▶ [Exercise prompt]: Pull out every line of text from the material below, word for word and in its original order, and leave out the pictures.

▶ [Data supplied]:
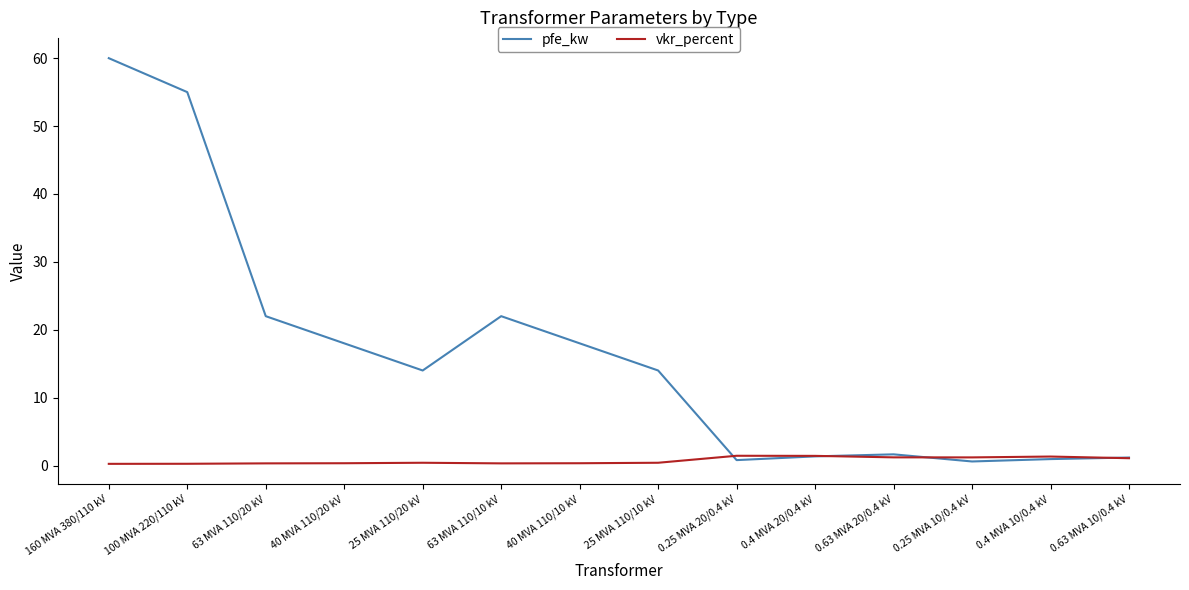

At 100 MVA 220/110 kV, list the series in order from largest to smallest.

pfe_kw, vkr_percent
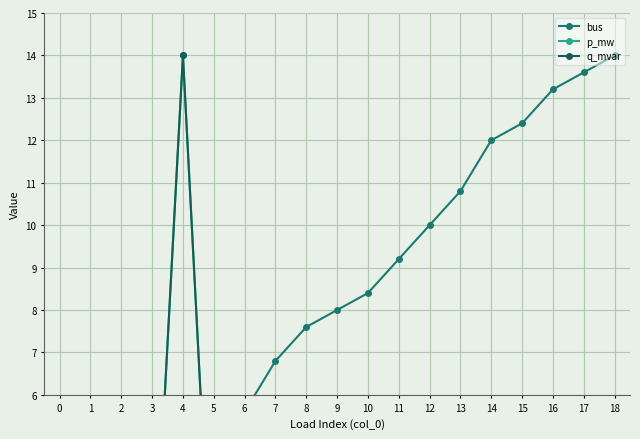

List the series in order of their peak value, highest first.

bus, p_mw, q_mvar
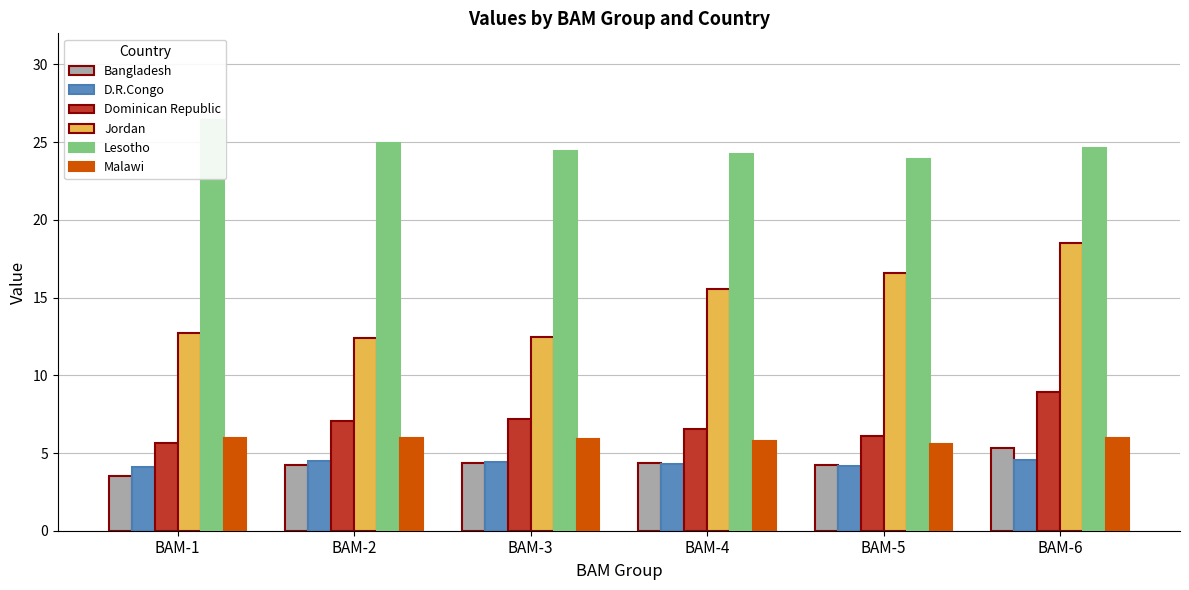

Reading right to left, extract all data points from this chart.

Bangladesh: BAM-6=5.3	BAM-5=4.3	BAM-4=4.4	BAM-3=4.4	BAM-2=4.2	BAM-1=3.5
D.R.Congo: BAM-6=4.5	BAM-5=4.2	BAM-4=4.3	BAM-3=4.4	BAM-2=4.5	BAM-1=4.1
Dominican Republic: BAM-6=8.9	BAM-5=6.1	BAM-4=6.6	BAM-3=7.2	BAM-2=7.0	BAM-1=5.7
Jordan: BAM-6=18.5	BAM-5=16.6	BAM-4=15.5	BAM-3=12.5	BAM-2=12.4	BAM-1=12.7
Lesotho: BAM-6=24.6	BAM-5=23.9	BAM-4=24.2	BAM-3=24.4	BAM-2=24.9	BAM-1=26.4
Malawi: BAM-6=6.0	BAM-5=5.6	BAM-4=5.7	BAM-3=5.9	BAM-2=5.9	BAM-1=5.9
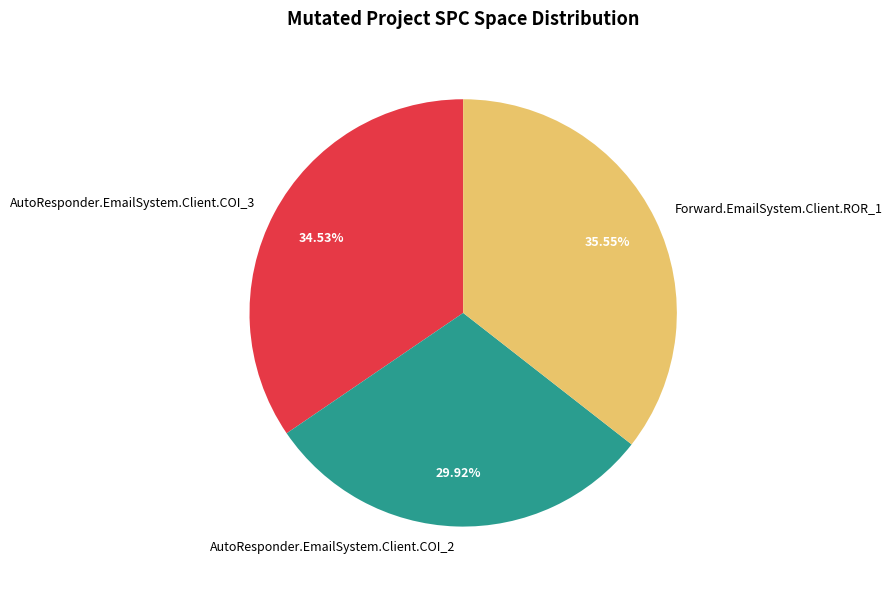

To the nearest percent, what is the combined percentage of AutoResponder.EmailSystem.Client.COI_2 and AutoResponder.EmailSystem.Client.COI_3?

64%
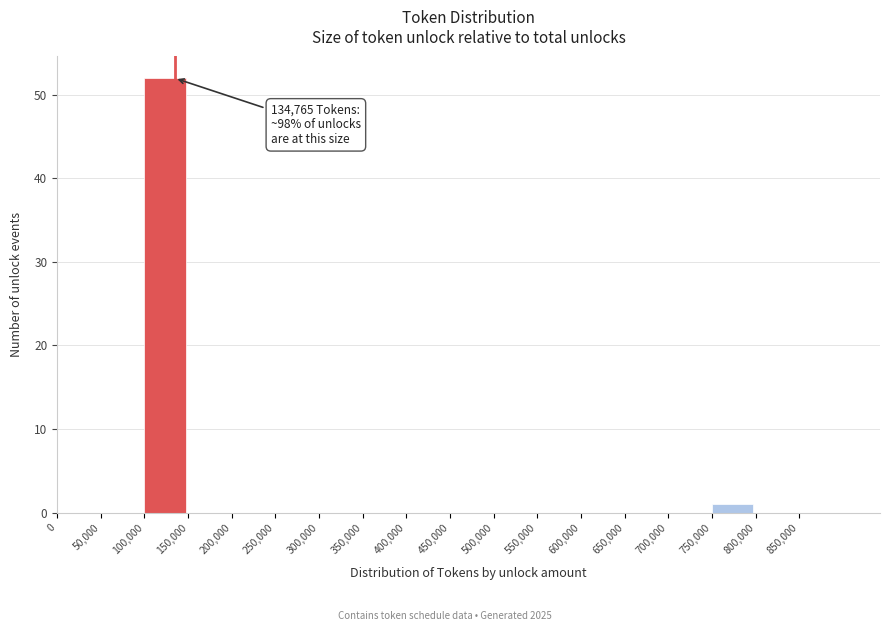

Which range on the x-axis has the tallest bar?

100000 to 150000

▶ [Exercise solution]:
At 100 MVA 220/110 kV, list the series in order from largest to smallest.

pfe_kw, vkr_percent

List the series in order of their peak value, highest first.

bus, p_mw, q_mvar

Reading right to left, extract all data points from this chart.

Bangladesh: BAM-6=5.3	BAM-5=4.3	BAM-4=4.4	BAM-3=4.4	BAM-2=4.2	BAM-1=3.5
D.R.Congo: BAM-6=4.5	BAM-5=4.2	BAM-4=4.3	BAM-3=4.4	BAM-2=4.5	BAM-1=4.1
Dominican Republic: BAM-6=8.9	BAM-5=6.1	BAM-4=6.6	BAM-3=7.2	BAM-2=7.0	BAM-1=5.7
Jordan: BAM-6=18.5	BAM-5=16.6	BAM-4=15.5	BAM-3=12.5	BAM-2=12.4	BAM-1=12.7
Lesotho: BAM-6=24.6	BAM-5=23.9	BAM-4=24.2	BAM-3=24.4	BAM-2=24.9	BAM-1=26.4
Malawi: BAM-6=6.0	BAM-5=5.6	BAM-4=5.7	BAM-3=5.9	BAM-2=5.9	BAM-1=5.9

To the nearest percent, what is the combined percentage of AutoResponder.EmailSystem.Client.COI_2 and AutoResponder.EmailSystem.Client.COI_3?

64%

Which range on the x-axis has the tallest bar?

100000 to 150000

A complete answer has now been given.